*Text extract*.
::::
GS Letter March 2019

FES was officially founded in 1959, and so, this year we will celebrate our 60th year of serving students and graduates in Singapore. Combining the aspects of reflection and anticipation, FES Council has decided to adopt a three-year framework, using agricultural terms to describe the process: to fallow (2019), to plough (2020), and to sow (2021).

2019 is the year of fallow. Allow me to share some reflection points on this. To fallow a land means to leave the land uncultivated for a period. This action was part of the first set of commands from God to the Israelites when they were just led out from Egypt:

For six years you shall sow your land and gather in its yield; but the seventh year you shall let it rest and lie fallow. – Exodus 23:10–11a

First, as part of the laws that promote justice and mercy for all, we can clearly see that the main intent of fallowing the land is “so that the poor of your people may eat; and what they leave the wild animals may eat” (Ex 23:11b). In other words, God dared them to experience the “unproductive season” for the sake of those who are often neglected and exploited. What a just and merciful God we have!

Mirroring God’s intent, as we lie fallow this year, how do we ensure that our fallowing will contribute to the benefit of those “neglected and exploited” among us? In the FES context, who among the stakeholders of our ministry has been barred from the blessings and cares they deserve to receive? What can we do so these groups of people “may eat”?

Secondly, the idea of fallow naturally did not seem exciting to me. Does it mean that throughout this year, God wants us to do nothing? It sounds slow, dull, and unproductive. Didn’t Jesus still heal the sick on the sabbath and challenge those who persecuted him: “My Father is still working, and I also am working.” (John 5:17)? What about Paul’s conviction: “If I am to live in the flesh, that means fruitful labour for me” (Phil. 1:22a). To fallow appears so counter-intuitive to my production-obsessed ears.
::::
*Goals*.
**1)** Retype the passage of the letter on the year of fallow from "FES was officially" to "to sow (2021).".
**2)** Write the next part of the letter on the year of fallow, beginning after its final sentence.

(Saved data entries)
::::
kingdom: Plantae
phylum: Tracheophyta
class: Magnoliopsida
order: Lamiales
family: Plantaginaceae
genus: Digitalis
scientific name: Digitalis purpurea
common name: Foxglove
::::
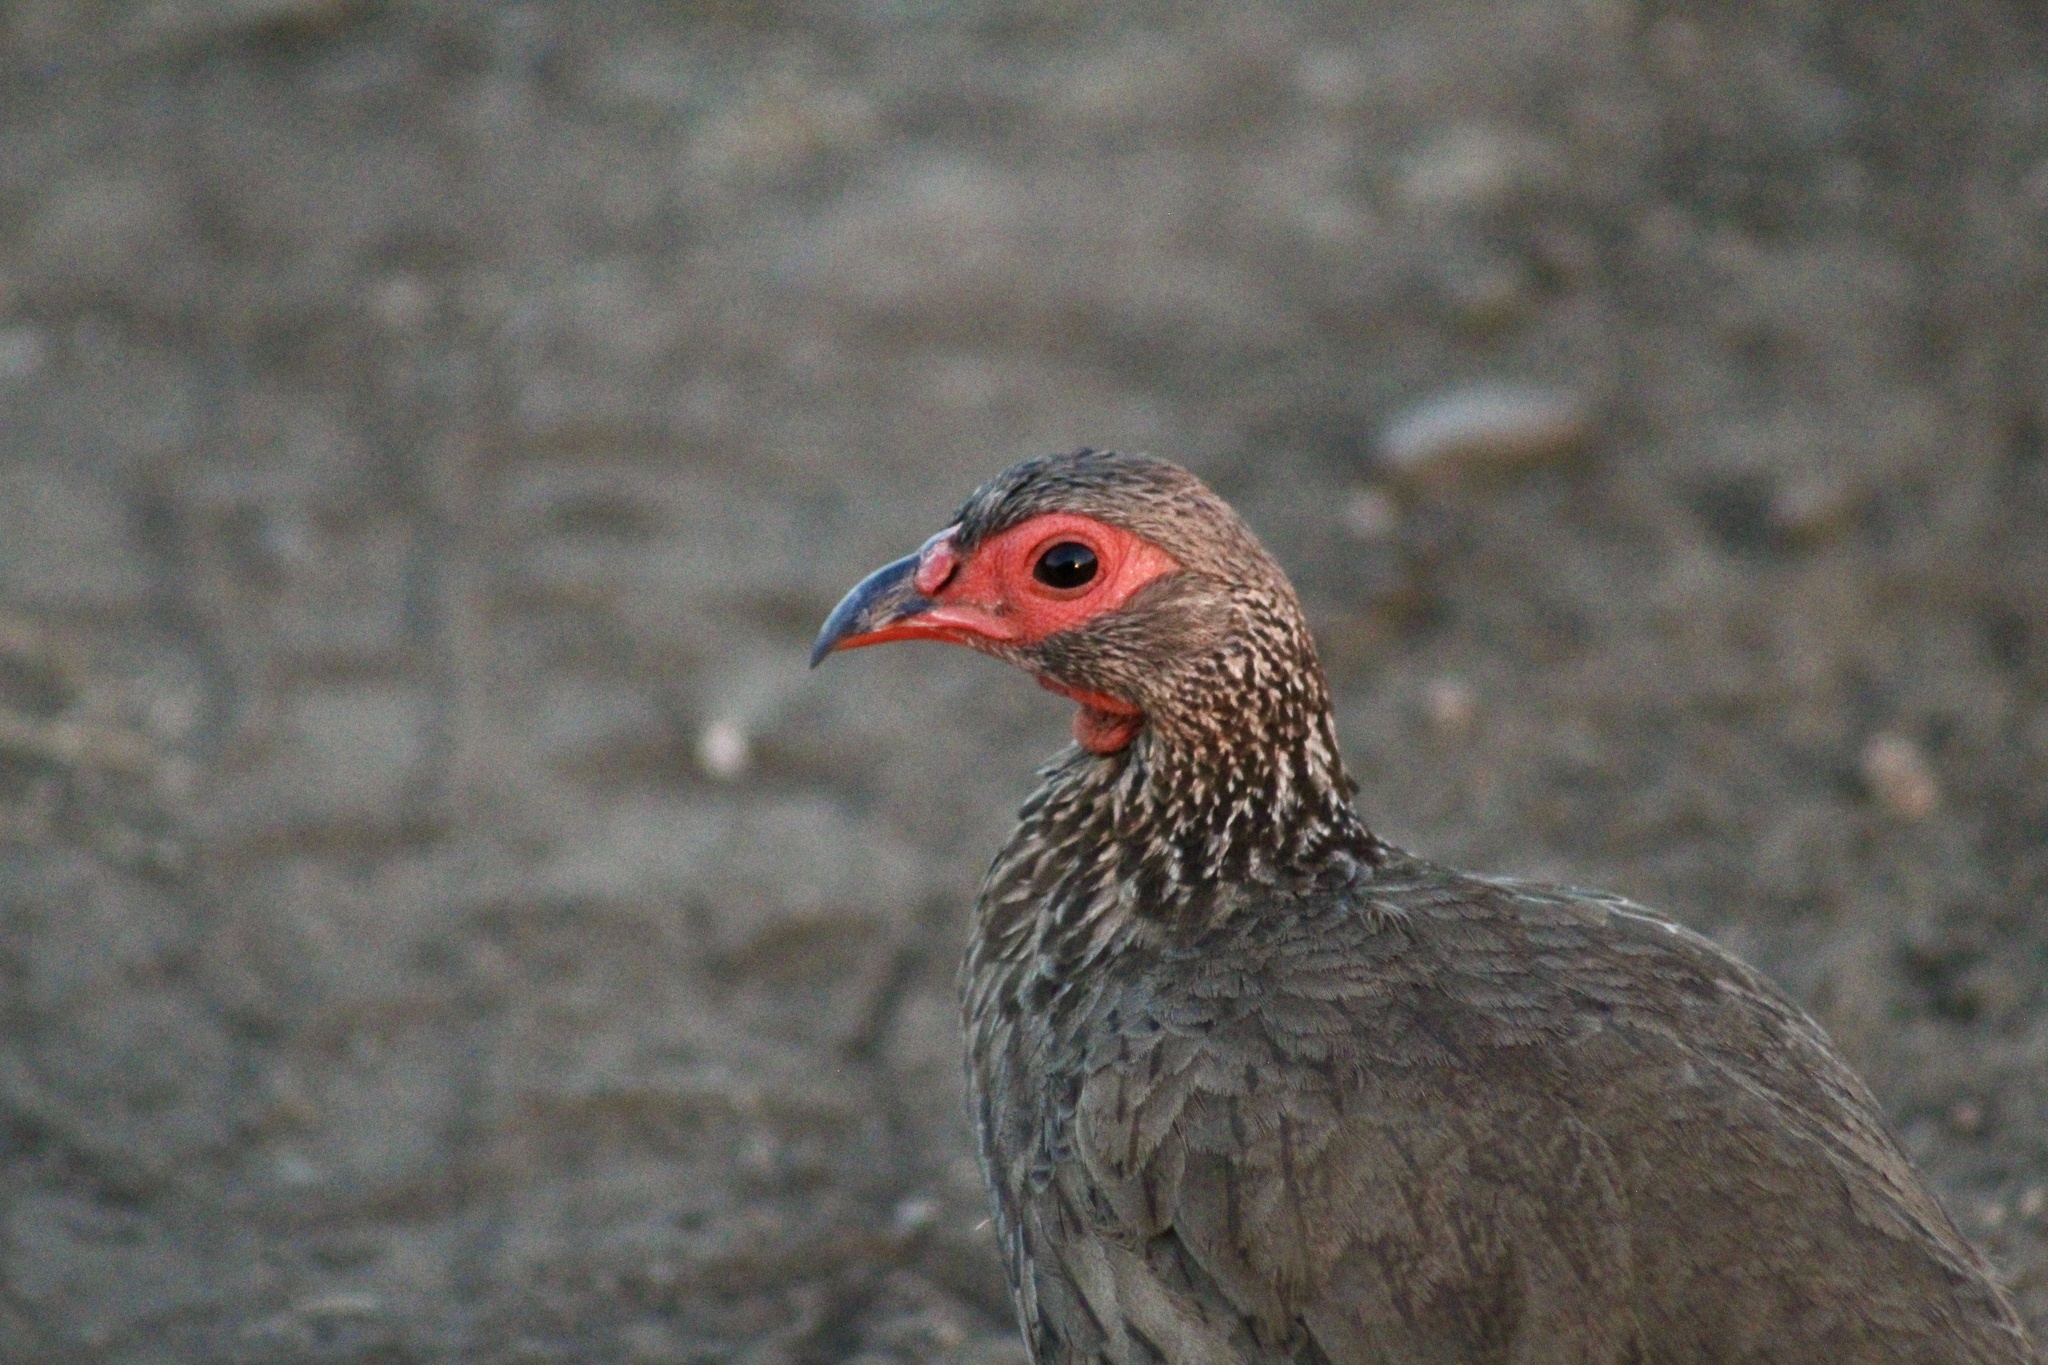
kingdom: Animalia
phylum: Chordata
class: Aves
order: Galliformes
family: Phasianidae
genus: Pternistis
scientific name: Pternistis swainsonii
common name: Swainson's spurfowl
::::
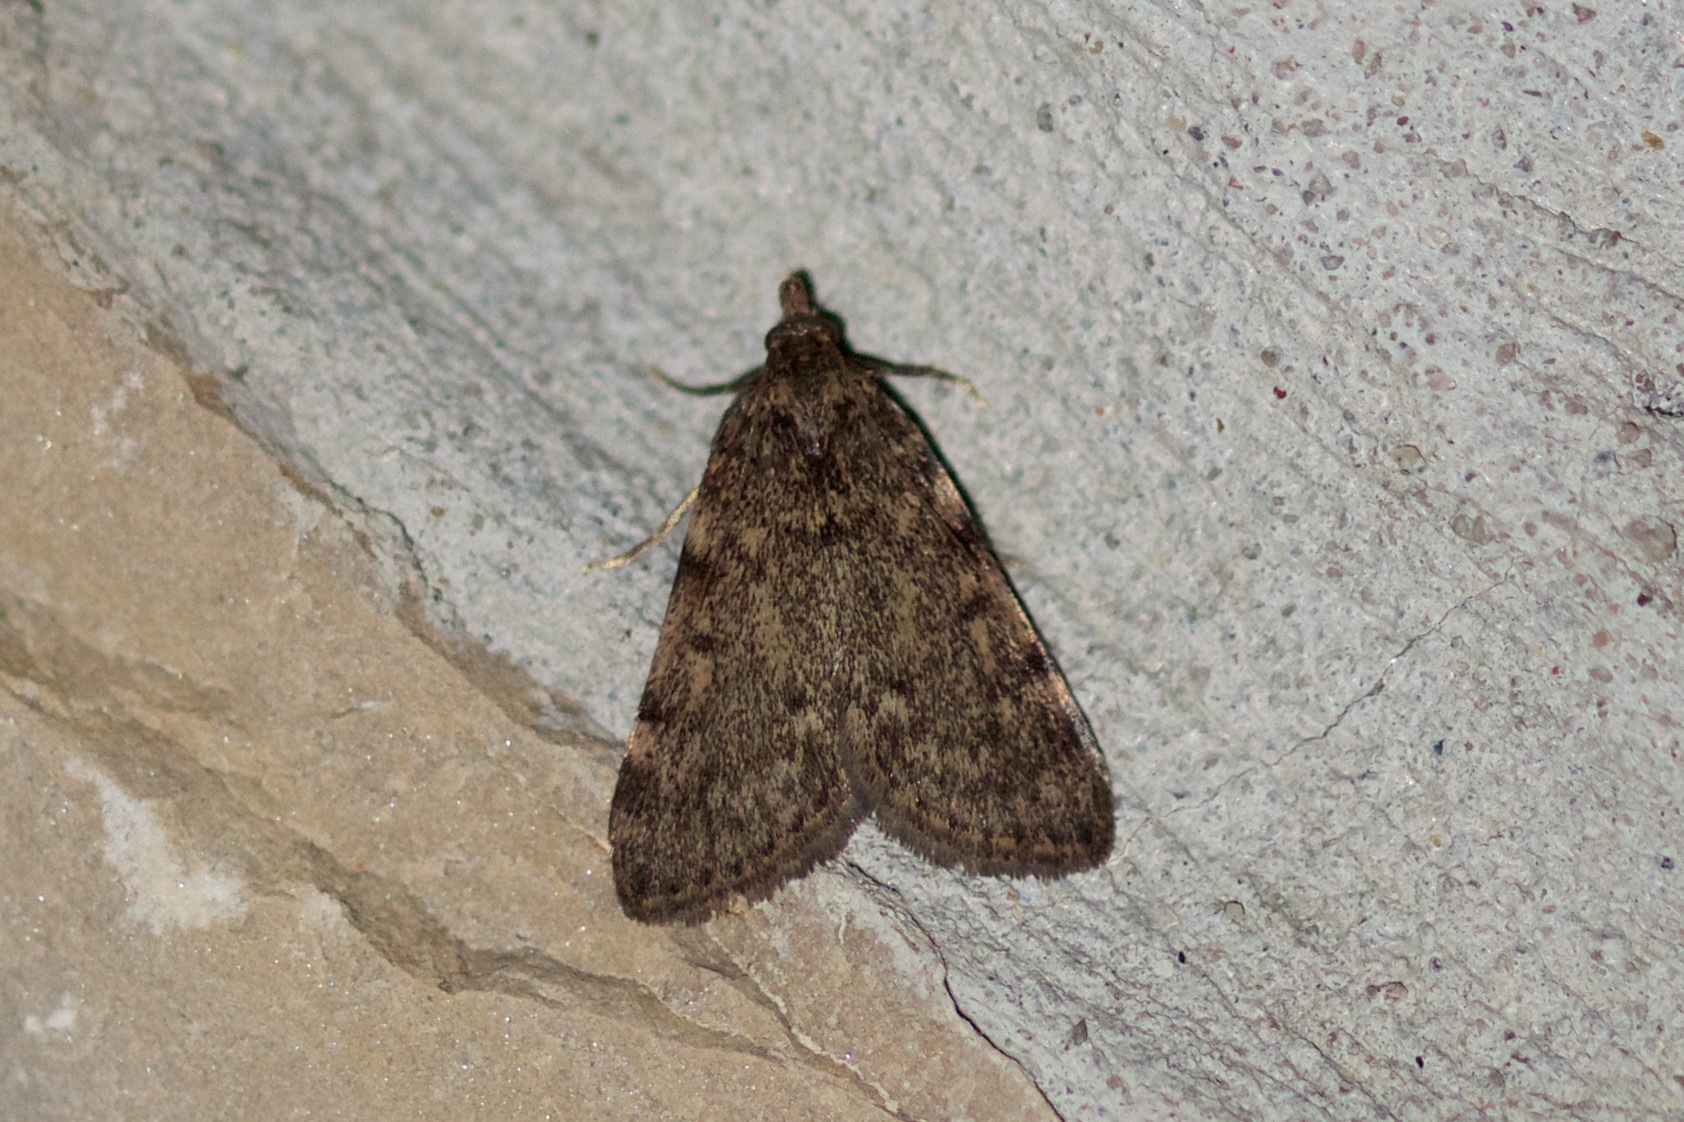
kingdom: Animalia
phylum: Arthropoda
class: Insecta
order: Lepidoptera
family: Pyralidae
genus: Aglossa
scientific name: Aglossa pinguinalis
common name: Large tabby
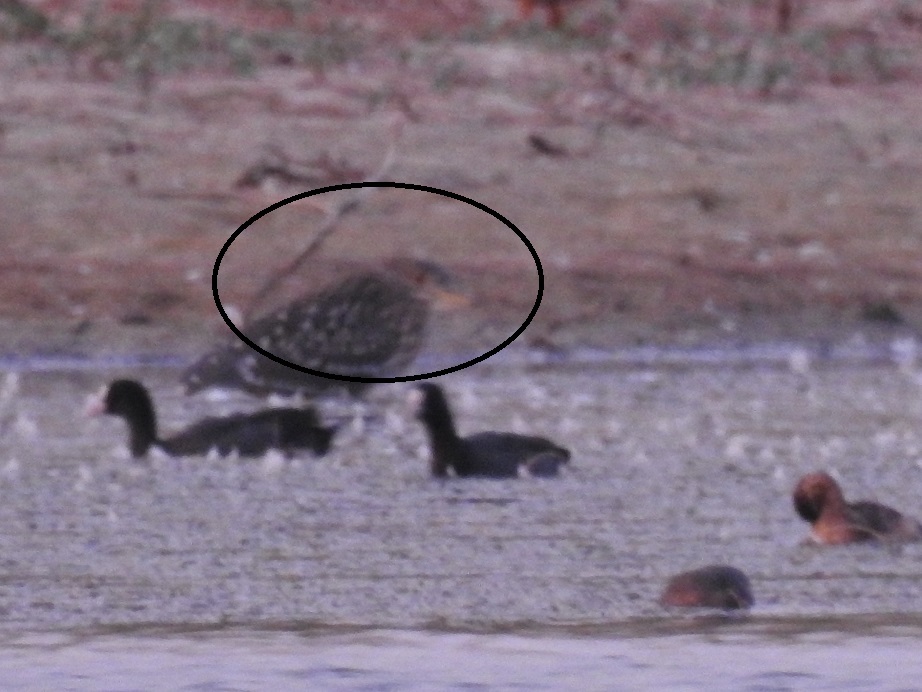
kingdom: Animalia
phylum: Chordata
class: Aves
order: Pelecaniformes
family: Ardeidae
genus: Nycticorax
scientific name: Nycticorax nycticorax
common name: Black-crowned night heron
::::
*Answers to the exercises*.
**1)**
FES was officially founded in 1959, and so, this year we will celebrate our 60th year of serving students and graduates in Singapore. Combining the aspects of reflection and anticipation, FES Council has decided to adopt a three-year framework, using agricultural terms to describe the process: to fallow (2019), to plough (2020), and to sow (2021).

**2)**
However, when I reflected further, I realised productivity and fruitfulness could be the hardest idols to get rid of, both in me and in the FES ministry. More students and graduates to reach and serve, more events and programmes to organise, more impact and ministry partnership to create and so on. Eventually, without noticing, we rely more on our experiences, our systems, and our measures of success, rather than God.

Gradually we forget that God owns “the land” and has the prerogative in the ways he would like to bless it. No matter how unproductive and inactive a fallow year may seem, we need to learn that it is one of the ways God uses to teach us to keep trusting in him – by letting “the land” truly rest and go through an “unproductive season”.

More elaborate reflection and tangible details on what FES will embark on this year of fallow can be found in the forthcoming FES newsletter, Perspective (March 2019), pages 19, 32 and 33. You will also read various interesting articles on spiritual formation through Scripture engagement. Latest news and updates on our staff workers as well as some CFs can be found inside as well.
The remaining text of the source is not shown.